In the last week of December, there were about 10 hospitalizations of Covid-19 for every 100,000 children under the age of five, higher than at any other time during the pandemic, according to data from the US Centers for Disease Control and Prevention. And while the results are promising across a broad population, the experience of those families with children who end up in the hospital is no less severe.
“Imagine you’re the parent,” Malley said. “Imagine being the child. I mean, this stuff is so stressful.” “A child who is admitted doesn’t know that hospitalization will be short or less dangerous. And the parent doesn’t know that either.”
In addition to their inability to be vaccinated, children face a few additional unique risk factors that can increase transmission—and the potential chances of a dangerous outcome.
“I don’t think the virus behaves differently in children than it does in adults. But I do think children are different from adults,” said Dr. Karen Raven, chief of infectious diseases at Nemours Children’s Hospital in Delaware.
“Children are children, and so they are more likely to really get close to people when they talk to them. And when they play, they kind of bring their heads together. They tend to touch everything and get close to everyone, so I think any kind of respiratory virus, obviously That puts them at a little more risk than adults who would probably be more willing to stay away.”
And with schools and nurseries now back in session, that transition is more likely, which may be why children started to account for a greater percentage of cases and hospitalizations during a delta wave than in previous waves as well.
“It’s a different playing field,” Raven said.
In addition to Covid-19 patients, hospitals are now caring for more children whose care has been postponed or otherwise avoided.
“Early in the pandemic, the hospital was pretty empty. There weren’t many injuries or other acute injuries or medical concerns. Unfortunately, with the pandemic – and this applies to both pediatric and adult patients – a lot of people sort of evacuated or They waited to get medical attention for various concerns due to the fear of the epidemic.”
“Now, we are seeing the after-effects, with a lot of patients now being admitted because of a lot of other severe medical issues and a lot of kids being admitted with Covid on top of that. So there are a lot of patients in the hospital.”
All things considered, experts say parents should not make changes to the prevention measures they have been taking.
“There are things that parents can do that they couldn’t do a year ago. One of them is to make sure that everyone in the child’s entourage is eligible for the vaccination or to promote access to that vaccination or booster,” Malley said.

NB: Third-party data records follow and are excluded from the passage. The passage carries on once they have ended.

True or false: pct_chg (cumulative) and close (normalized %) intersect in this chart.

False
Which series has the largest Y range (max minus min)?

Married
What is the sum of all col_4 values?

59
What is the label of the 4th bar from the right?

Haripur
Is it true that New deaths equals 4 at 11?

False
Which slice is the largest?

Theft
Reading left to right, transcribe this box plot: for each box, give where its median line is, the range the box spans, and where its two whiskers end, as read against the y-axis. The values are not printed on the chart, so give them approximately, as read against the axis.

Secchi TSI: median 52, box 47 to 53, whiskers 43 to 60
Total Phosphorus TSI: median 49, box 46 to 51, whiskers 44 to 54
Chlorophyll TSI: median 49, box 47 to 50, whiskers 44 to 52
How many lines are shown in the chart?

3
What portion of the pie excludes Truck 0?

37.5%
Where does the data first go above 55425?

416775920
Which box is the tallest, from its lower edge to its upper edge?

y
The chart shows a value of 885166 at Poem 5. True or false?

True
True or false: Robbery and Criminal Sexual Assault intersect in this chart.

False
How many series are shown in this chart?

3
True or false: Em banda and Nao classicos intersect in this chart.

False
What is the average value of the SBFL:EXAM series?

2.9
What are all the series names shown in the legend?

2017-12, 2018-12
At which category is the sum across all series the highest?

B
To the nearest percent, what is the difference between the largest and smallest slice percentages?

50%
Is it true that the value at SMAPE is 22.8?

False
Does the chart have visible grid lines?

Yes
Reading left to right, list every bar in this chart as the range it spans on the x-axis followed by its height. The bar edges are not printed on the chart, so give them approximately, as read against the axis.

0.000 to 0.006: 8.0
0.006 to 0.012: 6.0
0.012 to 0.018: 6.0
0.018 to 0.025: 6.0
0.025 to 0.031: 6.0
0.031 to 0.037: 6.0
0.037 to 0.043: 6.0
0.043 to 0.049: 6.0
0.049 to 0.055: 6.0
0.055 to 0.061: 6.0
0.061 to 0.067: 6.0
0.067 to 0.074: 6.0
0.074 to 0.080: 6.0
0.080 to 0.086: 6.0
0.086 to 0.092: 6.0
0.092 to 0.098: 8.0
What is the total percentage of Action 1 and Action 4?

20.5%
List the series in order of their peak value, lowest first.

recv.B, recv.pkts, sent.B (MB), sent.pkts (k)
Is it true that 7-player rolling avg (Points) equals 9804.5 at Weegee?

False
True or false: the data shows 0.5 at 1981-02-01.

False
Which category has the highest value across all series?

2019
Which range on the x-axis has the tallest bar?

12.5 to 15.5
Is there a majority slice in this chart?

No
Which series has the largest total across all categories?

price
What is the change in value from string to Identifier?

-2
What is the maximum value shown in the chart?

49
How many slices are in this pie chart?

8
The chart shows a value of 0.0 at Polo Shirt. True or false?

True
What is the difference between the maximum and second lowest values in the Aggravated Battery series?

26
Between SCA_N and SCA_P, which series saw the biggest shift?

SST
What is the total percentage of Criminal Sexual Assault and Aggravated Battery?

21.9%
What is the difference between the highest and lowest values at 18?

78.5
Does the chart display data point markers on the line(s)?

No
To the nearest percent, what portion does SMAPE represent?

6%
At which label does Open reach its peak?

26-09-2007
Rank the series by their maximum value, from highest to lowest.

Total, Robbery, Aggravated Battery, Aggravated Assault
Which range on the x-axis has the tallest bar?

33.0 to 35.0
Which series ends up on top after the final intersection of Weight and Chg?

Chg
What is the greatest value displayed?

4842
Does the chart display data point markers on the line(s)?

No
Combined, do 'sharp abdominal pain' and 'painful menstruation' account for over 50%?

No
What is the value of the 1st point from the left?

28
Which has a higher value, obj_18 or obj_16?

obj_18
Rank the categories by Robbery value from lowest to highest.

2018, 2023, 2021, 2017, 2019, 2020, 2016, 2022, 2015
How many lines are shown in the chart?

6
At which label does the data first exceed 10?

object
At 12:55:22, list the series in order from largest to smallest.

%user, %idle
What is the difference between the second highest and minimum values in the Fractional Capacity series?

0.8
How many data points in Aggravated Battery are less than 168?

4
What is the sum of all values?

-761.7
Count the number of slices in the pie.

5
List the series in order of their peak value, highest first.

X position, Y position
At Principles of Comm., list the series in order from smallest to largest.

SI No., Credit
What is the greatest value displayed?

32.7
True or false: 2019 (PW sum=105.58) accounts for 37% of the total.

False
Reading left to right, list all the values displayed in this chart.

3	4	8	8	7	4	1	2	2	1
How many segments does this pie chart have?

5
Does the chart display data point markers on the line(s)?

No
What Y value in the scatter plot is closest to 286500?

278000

“Also, maintain the same kind of preference for outdoor activities over indoor activities, and be careful about wearing masks when you’re indoors. I think these things need to be reaffirmed.”
The new study was not reviewed or published in a professional journal. It included about 7,000 affected children during a time when the Omicron variant was dominant and about 63,000 affected children when it was delta dominant. Virus samples for each child were not individually ranked, but were hypothesized based on broader sequencing data from that time. Omicron made up about 92% of the samples during the two weeks ending January 6, while Delta made up 99% of the samples between September and mid-November.
The study also found that both variants disproportionately affected black children, but particularly the Omicron variant. More than a quarter (26%) of children with Omicron were black, but less than 15% of children who encountered any contact with the health care system during the same time frame were black.